House proposes specific tax system for fuel

By Euan Paulo C. Añonuevo, Reporter

Lawmakers are proposing a return to specific tax for oil products in lieu of value-added tax (VAT) to give the public transport sector reprieve from high fuel prices.

In a press conference yesterday, Rep. Exequiel Javier, chairman of the House Committee on Ways and Means, said he has filed a bill seeking a return to the specific system of taxation for pump products.

Under the present VAT system, government revenues from oil increase when the VAT’s share in pump prices rises along with the price of fuel following a spike in the price of oil in the world market.

Javier said it is in contrast with the specific tax system wherein “the tax remains the same . . . even if the price of oil goes up in the world market or the exchange rate goes up.”

This system, he said, would help solve high pump prices as it would immediately bring down rates, for diesel specifically, by about P3 per liter.
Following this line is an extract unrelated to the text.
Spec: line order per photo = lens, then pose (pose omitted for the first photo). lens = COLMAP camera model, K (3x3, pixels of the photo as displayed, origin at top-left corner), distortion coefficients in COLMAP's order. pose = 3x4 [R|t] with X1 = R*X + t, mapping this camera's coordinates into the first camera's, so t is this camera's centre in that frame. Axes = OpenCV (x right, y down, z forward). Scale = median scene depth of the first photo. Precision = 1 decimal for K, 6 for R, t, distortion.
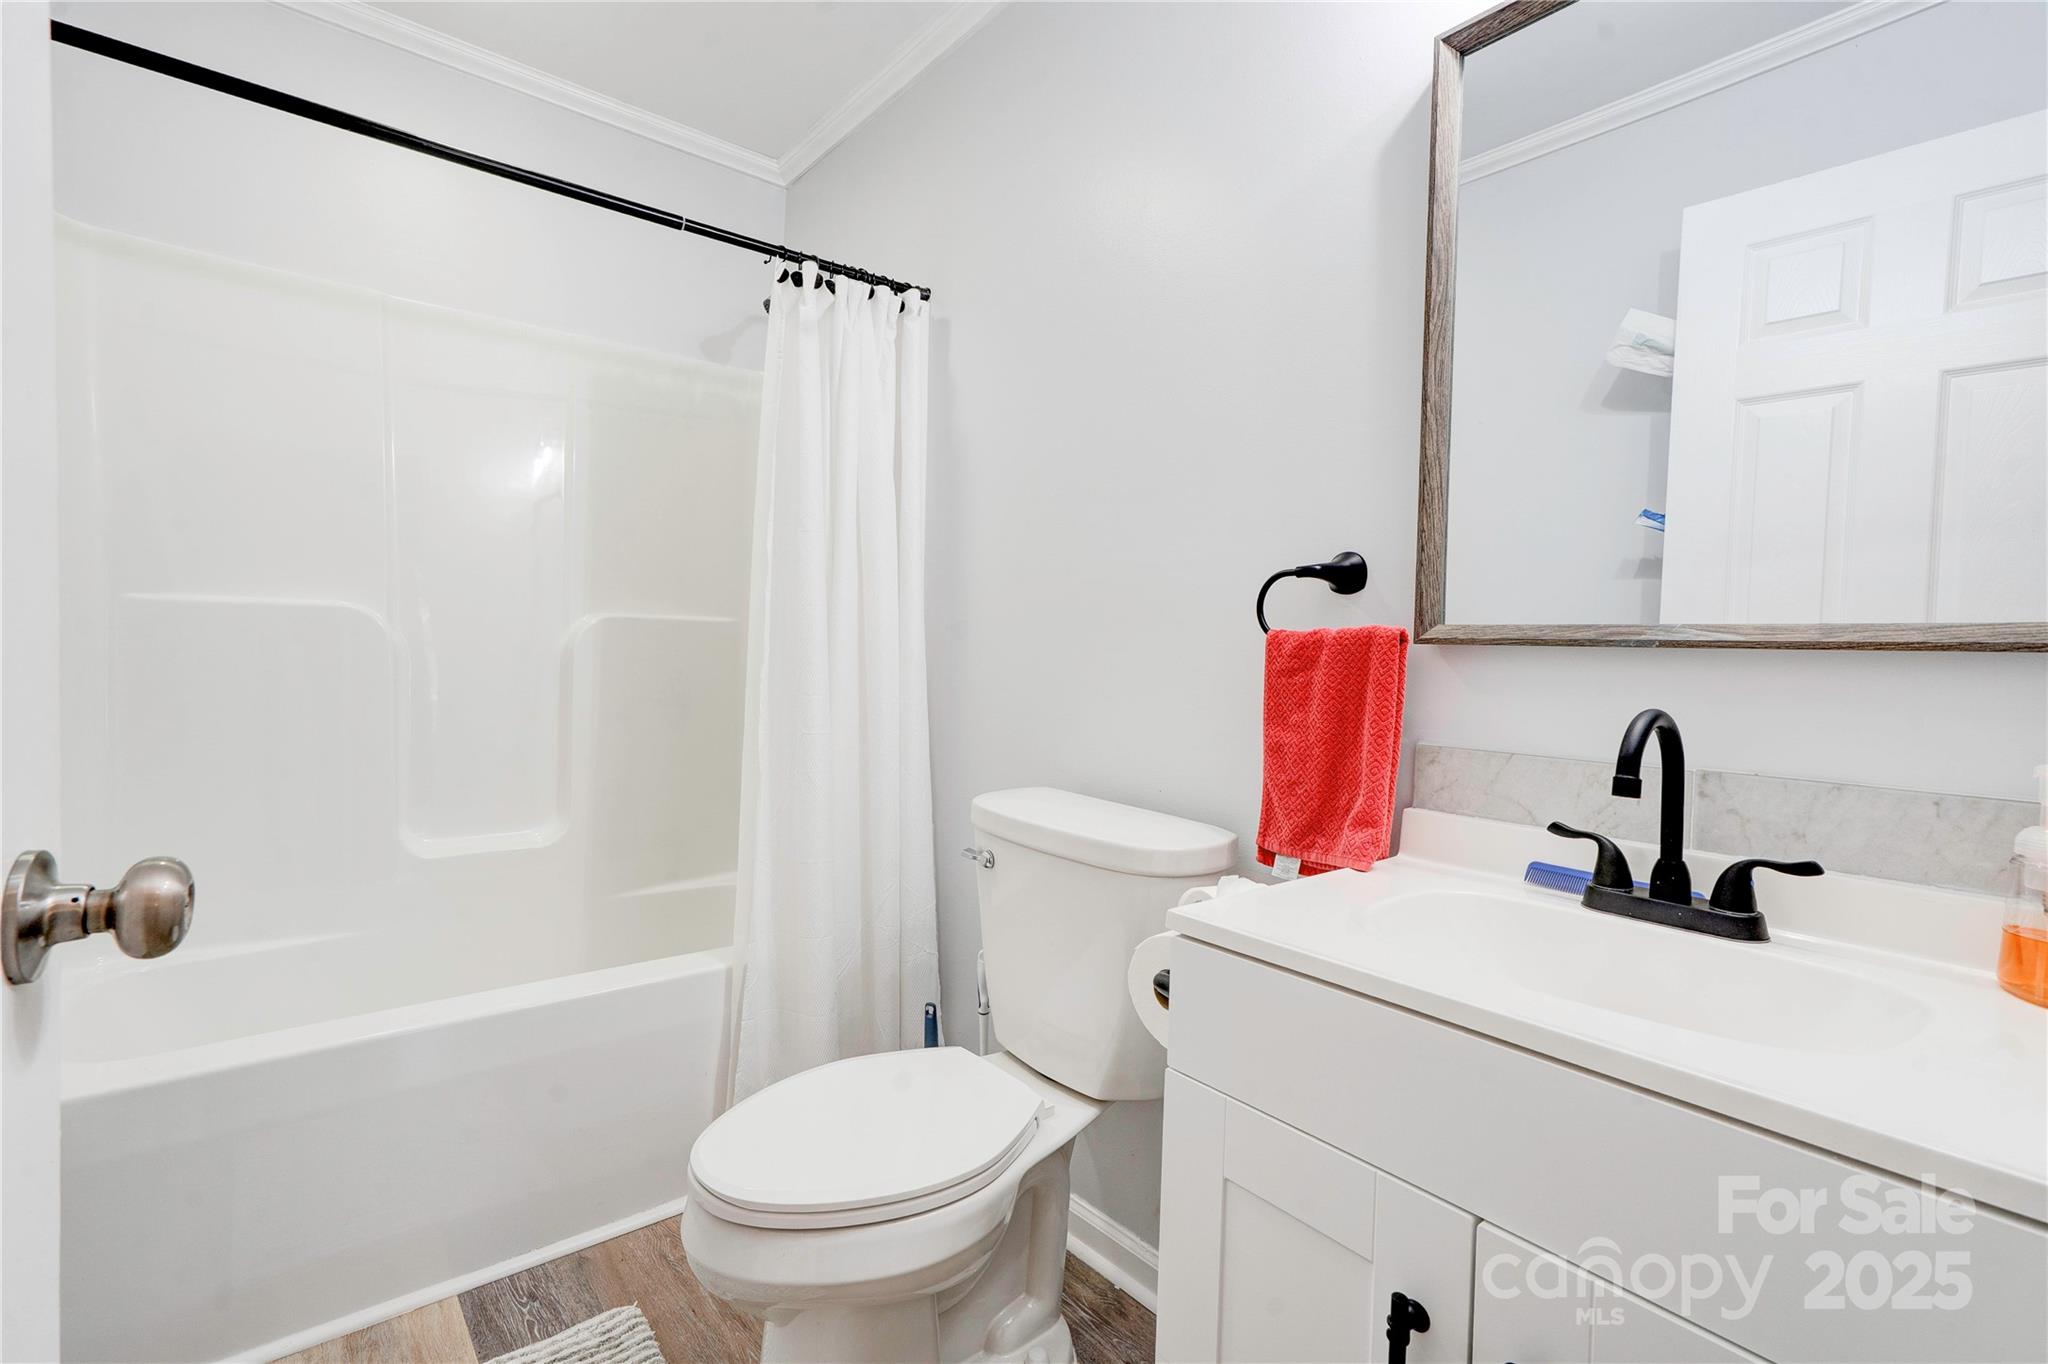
lens RADIAL K [[945.1, 0, 1012.2], [0, 945.1, 680.1], [0, 0, 1]] dist [0.000475, 0.008682]
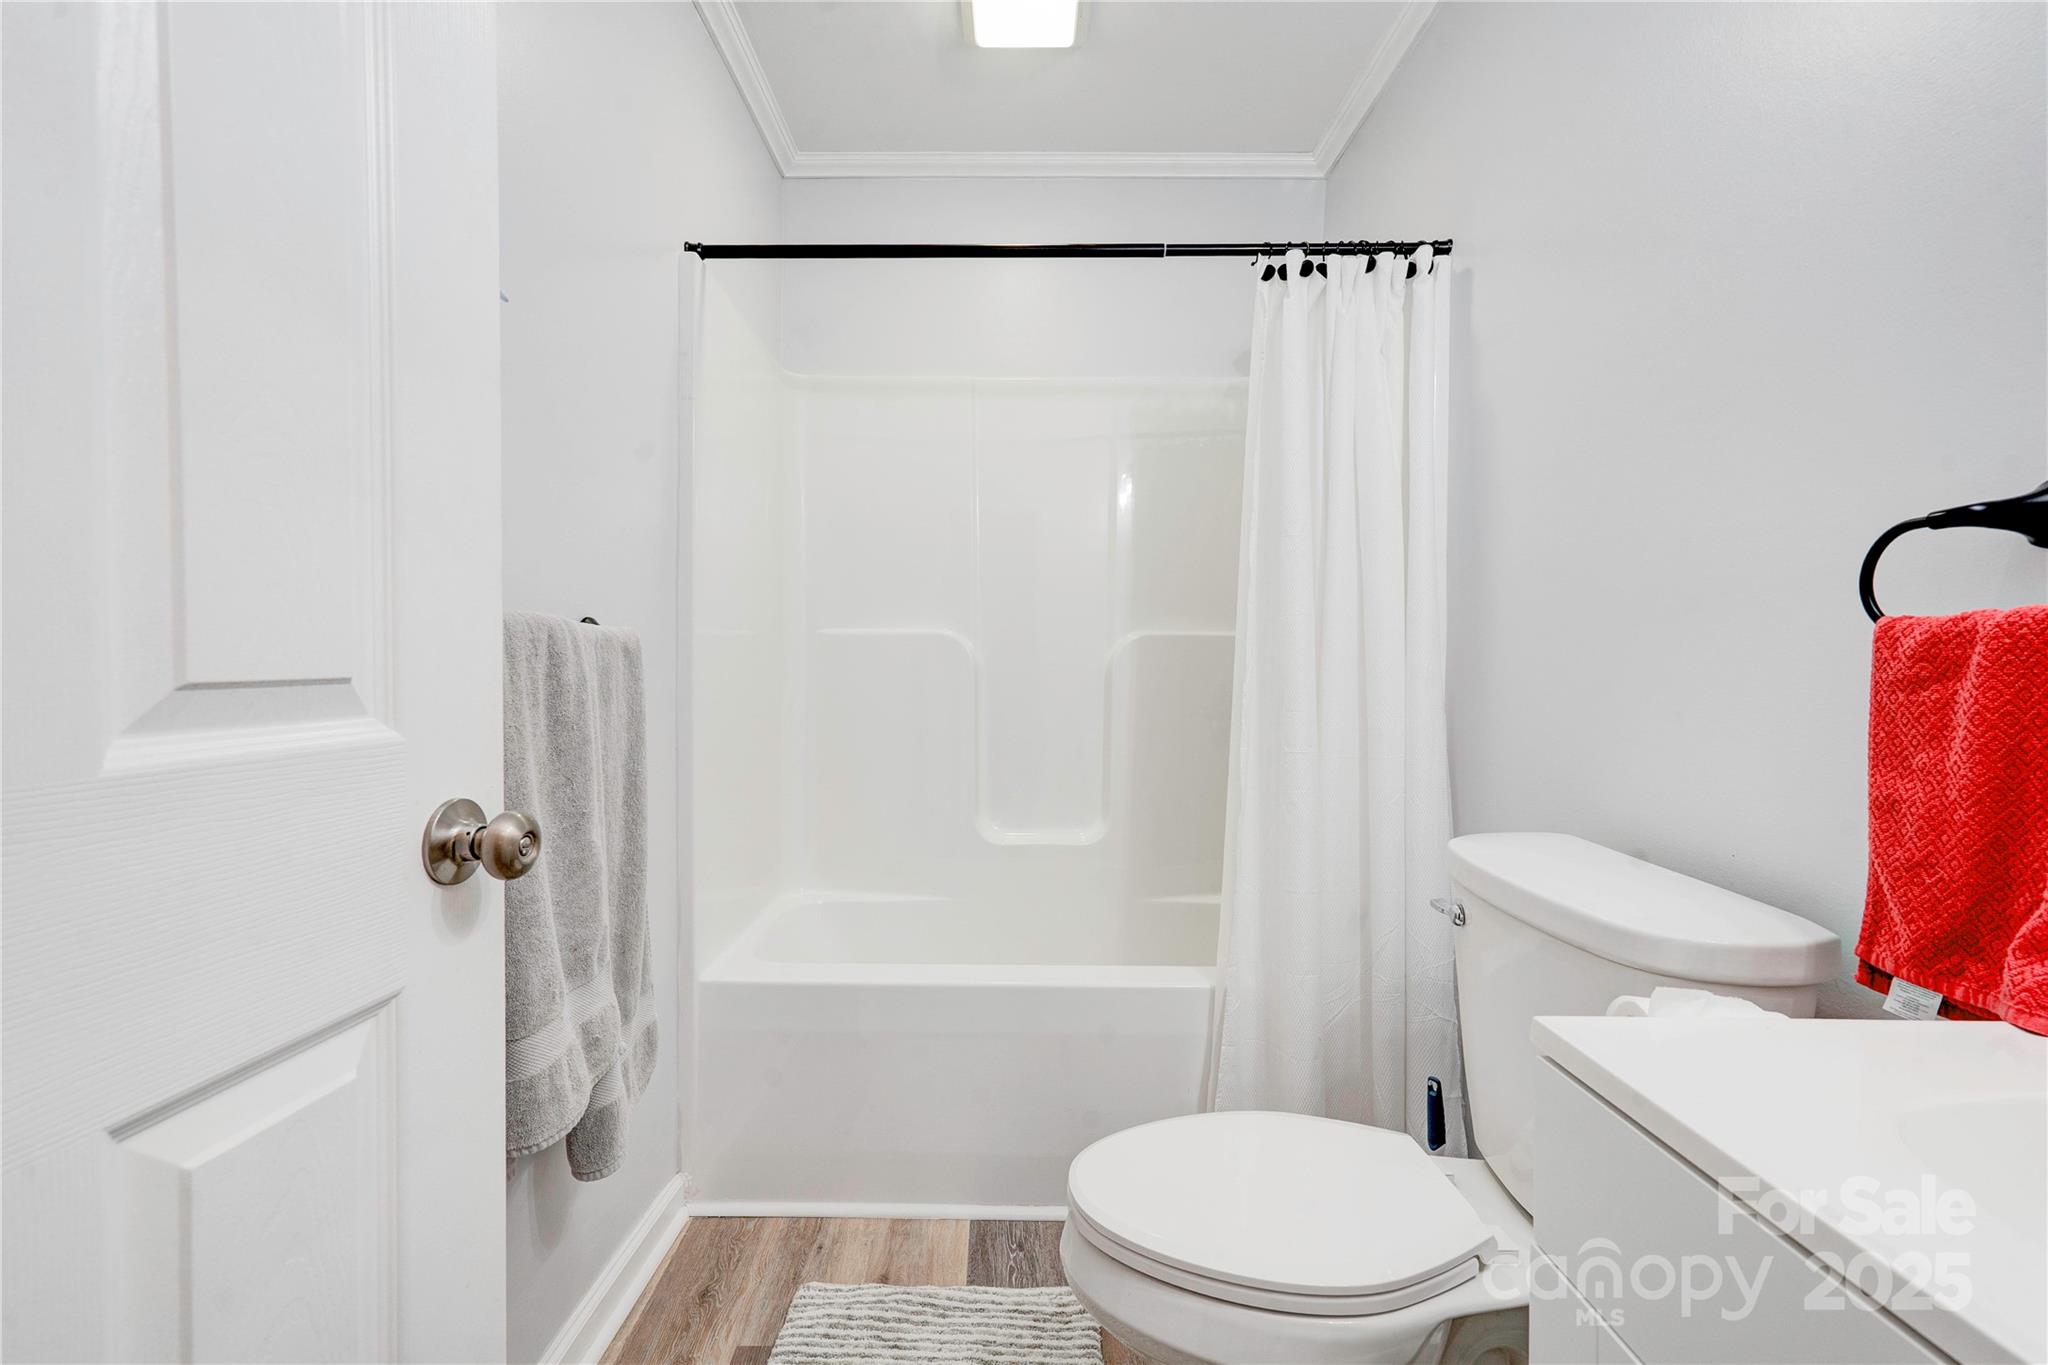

At current diesel prices of about P59 per liter, VAT represents about P6 per liter.

Javier said the proposed measure would be more acceptable to the government than the growing clamor from a number of groups for the scrapping of VAT as specific tax would assure collections for the government’s coffers.

He said, “The Finance department and Malacañang are receptive, from what I’ve read in the papers, to the idea as they are totally against the suspension or the scrapping of VAT as it will remove government revenues. But they’re not against a replacement of VAT with another tax system.”

The lawmaker added that others at the Lower House have filed similar bills seeking to implement specific tax for fuel products.

It would be recalled that President Gloria Arroyo has stood pat on maintaining VAT collections on oil as scrapping these would deprive the government of revenues for “pro-poor” projects, especially at a time when prices of commodities have been soaring worldwide.

A shift to specific tax will not deprive government of revenues culled from oil products, which for this year alone it targets to collect about P73 billion. However, the proposal will cap government’s collections from oil to this level and eat away at any increase in revenues whenever the price of the commodity goes higher than its benchmarked price for the commodity.

Government is projected to amass about P18.6 billion in windfall revenues this year because of high oil prices in the world market.